§ **BRIEF A**:
Could you give the Collected data rows, from the start of the rows up to and including the line with "jelentősége a nevelésben", as a Markdown table with the columns Line No. and Content, skipping blank lines and leaving the pictures out of the answer?

§ **READING TEXT**:
===

I would like to correct the Deputy. Donegal County Council has not been refused admission to the Local Loans Fund.

They were told to go elsewhere.

They went elsewhere.

We know they have gone elsewhere and they got £55,000 at 4¾ per cent. which is very low in view of present day money prices.

Over what period?

For a period of 20 years.

As against 35?

It suits us well enough, I think, but they have been fortunate and I suppose the good name of Donegal County Council has helped a good deal in that but we were then hoping that borrowers in the case of housing loans would get this money at 5 per cent. or 5¼ per cent.

They can if you wish to give it to them.

Is it left to the members of the council or is it left to the manager?

Borrowing is a reserved function of the members of the council.

Of the members of the council?

So that we can decide, irrespective of anything contained in the section, to issue the money at 5¼ per cent.?

You can issue it at whatever figure you like. I am removing the restriction of ½ per cent.

I welcome the Minister's statement on this matter because it will help people for whom I have been fighting in this House.

Will it?

The Minister is allowing the Dublin County Council, according to his statement here, to give loans to the people at the old rate of interest.

Not at all.

According to his statement here.

Not at all.

Is that what the Minister meant by that statement?

There is plain English, now.

The Deputy may withdraw his welcome.

In other words——

The sky is the limit.

I thought I might get something done for these people under Section 19.

They will be worse off now.

I thought the Minister might do something for these people—builders and applicants in County Dublin—under Section 19. Will the Minister now say that these people who are caught and who made application in good faith prior to the 10th March, 1956, will be covered? Will he amend the section on Report Stage to give an opportunity of clearing themselves to the people who have already made application for loans and who have been refused loans now owing to the changed conditions and who are in a very bad way? It will not cost the country very much to take them out of the predicament in which they are.

Is there not some substance in the point raised by Deputy Burke? The Minister has not indicated the full implications. Is it not a fact that a local authority may propose to lend money at any interest rate they wish for a certain period but the catch is that if they lend it at a lesser rate of interest than the rate at which they borrow from the Local Loans Fund or some other source the onus is on them to find the difference in some way, which is evidently from the rates.

It is, of course. Would not it be very bad economics to lend at a lesser rate than the rate at which you can borrow?

Not always.

Not when you are maintaining your honour, your contracts and your obligations.

===

(Collected data)
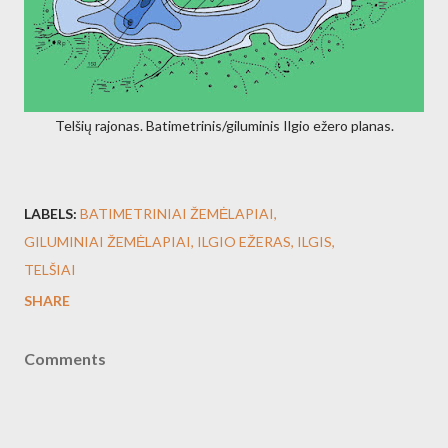
Telšių rajonas. Batimetrinis/giluminis Ilgio ežero planas.
LABELS:
BATIMETRINIAI ŽEMĖLAPIAI
GILUMINIAI ŽEMĖLAPIAI
ILGIO EŽERAS
ILGIS
TELŠIAI
SHARE
Comments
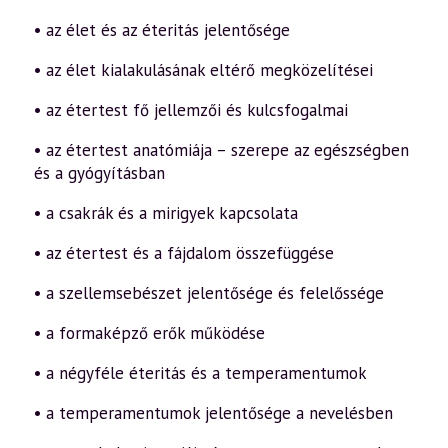
3.
rész
• az élet és az éteritás jelentősége
–
Étertest
• az élet kialakulásának eltérő megközelítései
1.
(2008.04.26.)
mennyiség
• az étertest fő jellemzői és kulcsfogalmai
• az étertest anatómiája – szerepe az egészségben
és a gyógyításban
• a csakrák és a mirigyek kapcsolata
• az étertest és a fájdalom összefüggése
• a szellemsebészet jelentősége és felelőssége
• a formaképző erők működése
• a négyféle éteritás és a temperamentumok
• a temperamentumok jelentősége a nevelésben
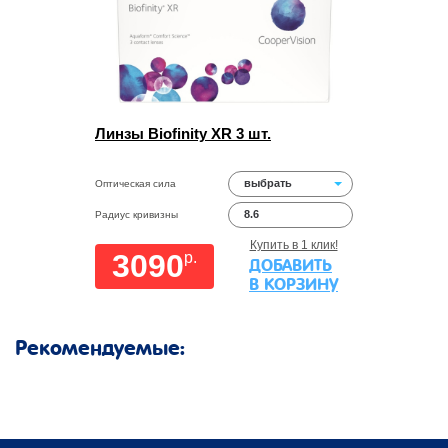
Линзы Biofinity XR 3 шт.
выбрать
Оптическая сила
8.6
Радиус кривизны
Купить в 1 клик!
3090
p.
ДОБАВИТЬ
В КОРЗИНУ
Рекомендуемые:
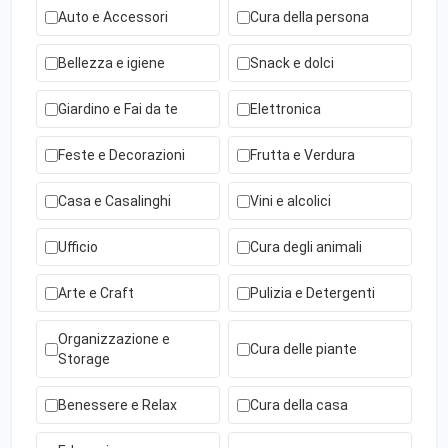
Auto e Accessori
Cura della persona
Bellezza e igiene
Snack e dolci
Giardino e Fai da te
Elettronica
Feste e Decorazioni
Frutta e Verdura
Casa e Casalinghi
Vini e alcolici
Ufficio
Cura degli animali
Arte e Craft
Pulizia e Detergenti
Organizzazione e
Cura delle piante
Storage
Benessere e Relax
Cura della casa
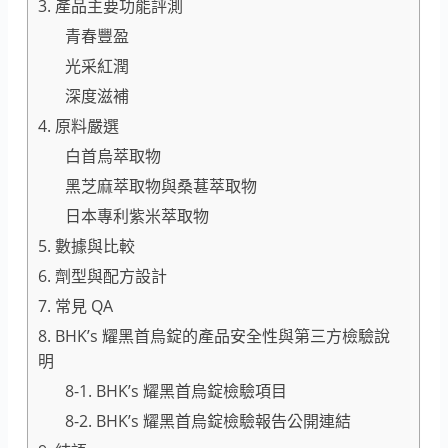
3. 產品主要功能評測
青春豐盈
光采紅潤
深度滋補
4. 原料嚴選
白首烏萃取物
黑芝麻萃取物與桑葚萃取物
日本專利紫米萃取物
5. 數據與比較
6. 劑型與配方設計
7. 常見 QA
8. BHK’s 耀黑首烏錠的產品安全性與第三方檢驗說
明
8-1. BHK’s 耀黑首烏錠檢驗項目
8-2. BHK’s 耀黑首烏錠檢驗報告公開連結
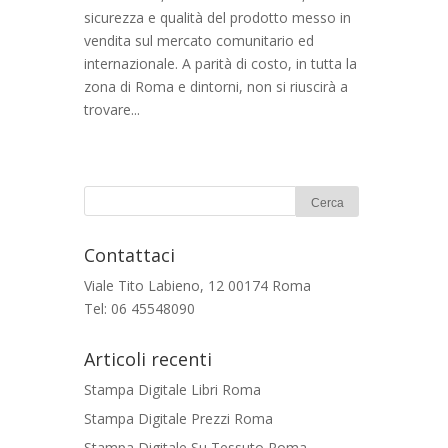
sicurezza e qualità del prodotto messo in
vendita sul mercato comunitario ed
internazionale. A parità di costo, in tutta la
zona di Roma e dintorni, non si riuscirà a
trovare...
Contattaci
Viale Tito Labieno, 12 00174 Roma
Tel: 06 45548090
Articoli recenti
Stampa Digitale Libri Roma
Stampa Digitale Prezzi Roma
Stampa Digitale Su Tessuto Roma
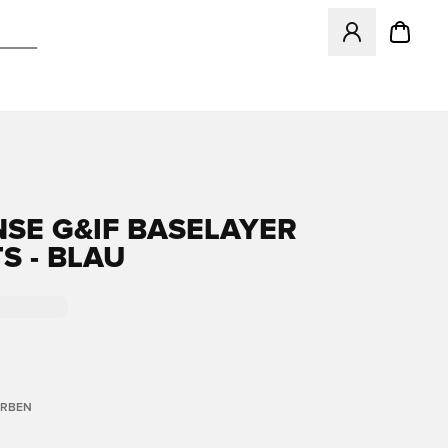
Öffnet ein Fenst
SE G&IF BASELAYER
S - BLAU
ARBEN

===

§ **BRIEF B**:
Can you take the debate on council loan interest rates further, picking up after its last line?

§ **OUTPUT A**:
| Line No. | Content |
|---|---|
| 1 | Telšių rajonas. Batimetrinis/giluminis Ilgio ežero planas. |
| 2 | LABELS: |
| 3 | BATIMETRINIAI ŽEMĖLAPIAI |
| 4 | GILUMINIAI ŽEMĖLAPIAI |
| 5 | ILGIO EŽERAS |
| 6 | ILGIS |
| 7 | TELŠIAI |
| 8 | SHARE |
| 9 | Comments |
| 10 | 3. |
| 11 | rész |
| 12 | • az élet és az éteritás jelentősége |
| 13 | – |
| 14 | Étertest |
| 15 | • az élet kialakulásának eltérő megközelítései |
| 16 | 1. |
| 17 | (2008.04.26.) |
| 18 | mennyiség |
| 19 | • az étertest fő jellemzői és kulcsfogalmai |
| 20 | • az étertest anatómiája – szerepe az egészségben |
| 21 | és a gyógyításban |
| 22 | • a csakrák és a mirigyek kapcsolata |
| 23 | • az étertest és a fájdalom összefüggése |
| 24 | • a szellemsebészet jelentősége és felelőssége |
| 25 | • a formaképző erők működése |
| 26 | • a négyféle éteritás és a temperamentumok |
| 27 | • a temperamentumok jelentősége a nevelésben |

§ **OUTPUT B**:
This could have far-reaching results. The local authority might say: "The administration of the supplementary grant of £137 10s., or whatever it may be, costs us—not a lot—but such and such an amount. Now, instead of giving a supplementary grant to people in our local authority area, we will scrap the supplementary grant in future but we will lend money under the Small Dwellings Acts loans at a lesser rate, in other words, at a corresponding rate, which would save the local authority finding the £137 10s. and that will be made up to the borrower over 35 years by a lesser rate of interest." That is the point I am driving at.

Does it work up and down?

This section means that the Minister no longer wishes to be consulted and it is desperately important, in my opinion. The point raised by Deputy Burke is only one of the items.

He never had to be consulted as long as that maximum of ½ per cent. remained.

The ½ per cent. was purely optional and permissive.

It said that the local authority may charge not more than ½ per cent. over the rate at which they borrowed, for administrative charges. For instance, in the case mentioned by Deputy Burke, the Limerick Corporation decided to lend the money at the rate at which they borrowed from the Local Loans Fund and added nothing for administrative charges. I want to put this point: Under the Housing (Amendment) Bill, 1956, is it not a fact that if Deputy Burke or any other Deputy or any local authority wishes to-morrow morning to cater for those who had entered into commitments before the 10th March, the local authority, whatever it costs them, can lend the money to those people?

That is quite true.

At whatever rate they wish.

That is quite true.

That is the most important point.

That is what I wanted.

That is quite true.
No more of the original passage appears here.